We start our series of ‘Women in the olive industry’ with someone who has made her mark in the South African olive industry with her passion for knowledge and sharing it, as well as her strong sense of Ubuntu.
We visited Reni Hildenbrand’s olive and wine farm in the Wellington district of the Western Cape and came back with smiles and a story.
SA Olive: Can you give us a few sentences about your history – before becoming an olive and wine farmer?
Reni: Growing up in Germany, I preferred the countryside to big cities. I wanted to rescue animals and make wine. My mother did not like this idea, so I applied my creativity by studying architecture. I worked in that field until I bought the farm in Wellington.
SA Olive: What brought you to where you are today – a woman in agriculture?
Reni: My husband was transferred from Germany to Johannesburg by his company in 1984. Following his passing in a car accident in 1988, I decided to follow my dream of making wine. I bought my farm in Wellington in 1991 and after learning that the first commercially planted olive tree was planted there in 1893, I decided to continue the tradition of olive farming.
SA Olive: Are there unique challenges as a woman in the olive growing and olive oil making business?
Reni: There are many. Agriculture is still a very male dominated sector and as a woman you cannot be a ‘sissy’ – you have to be strong to make your mark. Being a ‘Mister’ still opens doors with less effort.
SA Olive: What are the hard skills you need to make it work?
Reni: Well, firstly you need money and you have to hold onto it. Secondly, you must be willing to work hard and long hours. You also need to be able to plan and organise. Most important is NOT TO GIVE up in the face of many hurdles.

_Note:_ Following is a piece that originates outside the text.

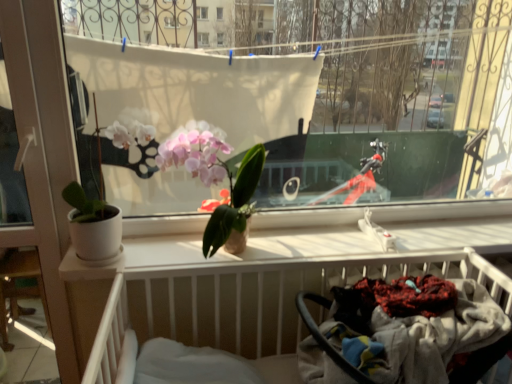
What do you see at coordinates (254, 300) in the screenshot? I see `white plastic hospital bed at lower center` at bounding box center [254, 300].

Where is `white plastic hospital bed at lower center`? white plastic hospital bed at lower center is located at coordinates (254, 300).

Locate an element on the screen. Image resolution: width=512 pixels, height=384 pixels. white plastic screen door at left is located at coordinates pyautogui.click(x=42, y=151).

SA Olive: What are the soft skills you need to make it work?
Reni: Be feminine, love what you do, share with your friends, and be confident in what you’re doing.
SA Olive: What has been a highlight in this career so far?
Reni: There have been so many highlights! To mention just a few:
- Having produced a good, well-balanced Extra Virgin Olive Oil.
- Studying in Italy to be a qualified olive oil taster, as well as a panel leader at tasting panels.
- Being an international olive oil taster.
SA Olive: Why do you love what you do?
Reni: Being a taster on international EVOO tasting panels means I travel a lot, meet wonderful people and learn something new all the time. I just visited Peru as a panel member for the Southern Hemisphere Sol d’Oro competition and once again I was blown away by how much knowledge there is out there if we actively participate in events like this and are willing to keep on learning about our craft.
SA Olive: What does the future hold for you and your business in the South African context?
Reni: I like to think of myself as being a realist – not a pessimist – but we are facing various challenges. Things like load shedding have a huge effect on farming and the production of olive oil and wine.
SA Olive: Do you have a funny story about your time in the olive business?
Reni: When I started in 1991 the farmers around me gave me a maximum of three months before I ran for the hills. I was a foreigner with no farming background who loved dressing up. Today they all love me and call me Schatzie.